By Lisa Carr
There was an article in Sydsvenska Dagbladet before Christmas about a couple in Lund who were prohibited by a judge from naming their daughter Buppy. It would have been the child's third given name: Love Petra Buppy. The last name, which I will keep to myself, was a common Swedish surname. I think the decision was unfair, really, given that another Skåne couple were permitted to christen their daughter Adolfina Stalina. But both families were heading in a positive direction - giving their kids distinctive (if unfortunately embarrassing) names.
Both "Lisa" and "Werner" are relatively common names in Sweden. There's a swimmer here named Tommy Werner who just won the silver medal in the 100m at the world championships in Australia. There's a comedy team called Werner & Werner. So my name draws little notice, except for joking references to the chief of the communist - I mean left-wing - party here, Lars Werner. On the other hand, it is different enough that I don't get mistaken for anyone else. I've never met another Lisa Werner. But some Swedes don't have it so easy.
Previously I talked about the personnummer - the 10-digit thing that distinguishes Swedes from one another and follows them to the grave. You'd think that with a population of only 8.5 million people, roughly equal to that of New York City, Sweden wouldn't need to number its people; they could just use their names. Not so.
This is my theory: There aren't enough names to go around in Sweden, so people have to share them.
After all, more than 5 persent of the people here are named Andersson. My ancestors, like yours, were named Ericsson and Jansson and Andersson and Mattsson, et. We took the unusual Swedish name of Dudero for that reason when we emigrated to America. The US system, at least at that time, depended on names. Johan Andersson was not considered a distinctive one.
I watched a fotboll (that's soccer for us Americans) game on TV one night, and there were two guys named Patrik Andersson on one team, and two guys named Magunus Pettersson or something on the other. Patrik and Patrik and Magnus and Magnus more than likely have their own special names for each other, nicknames we probably don't want to know the origins of, but the fact is, we don't know them, and neither did the announcer. He had to keep calling them "Patrik Andersson number 5" and Patrik Andersson number 7" because, keep in mind, he couldn't just say Andersson - there was also a Mats Andersson and an Torbjörn Andersson, etc. Maybe a team roster with all of the personal numbers would have been more useful. ("Nice header there by 620104-5491!").

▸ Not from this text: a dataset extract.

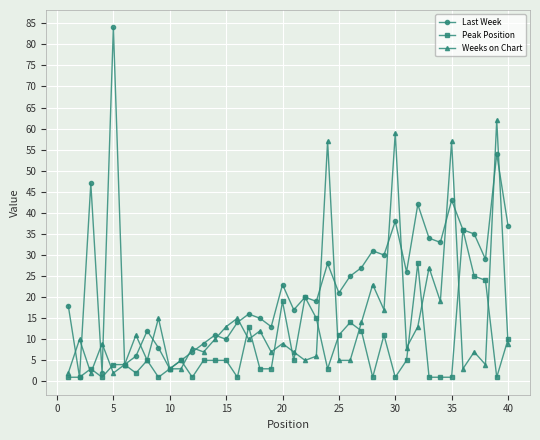

True or false: Last Week has more than 1 points higher than both neighbors.

True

I'm not picking on people named Magnus or Andersson or anyone else here. They're nice names. There are a lot of other common first names and plenty of typical last names that don't end in "son". But to me it's interesting. To the Swedes, it doesn't seem to be a big deal. A friend of mine in Stockholm, Robert Johansson, once asked me to call him at his office. And, of course, he's not the only Robert Johansson in that office. "How do I indicate which Robert I'm calling?" I asked. "Just ask for 'Bianco,' the blond one," he said.
The problem, however, is that I think Sweden may actually be losing names, certainly a dangerous trend. There are lots of names on my name-day calendar here that I've never heard in public: Torkel, Brynolf, Germund, Baltsar, Algot, Tyko, Hilding, Desideria. I would never forget a guy named Torket Algotsson. Or a girl named Love Petra Buppy Eriksson.
On the positive side, the phone book is a fascinating read here because of the same-name phenomenon. When the same name appears more than once, people often give their occupations. Thaty way you know if it's Ingvar Carlsson the prime minister you're calling up or Ingvar Carlsson the shoe salesman. If you can't tell the difference otherwise.
There is no Lisa Werner in the Malmö phone book, or any other Swedish phone book I've consulted. But theoretically there could be another one out there. My friends say that one is enough.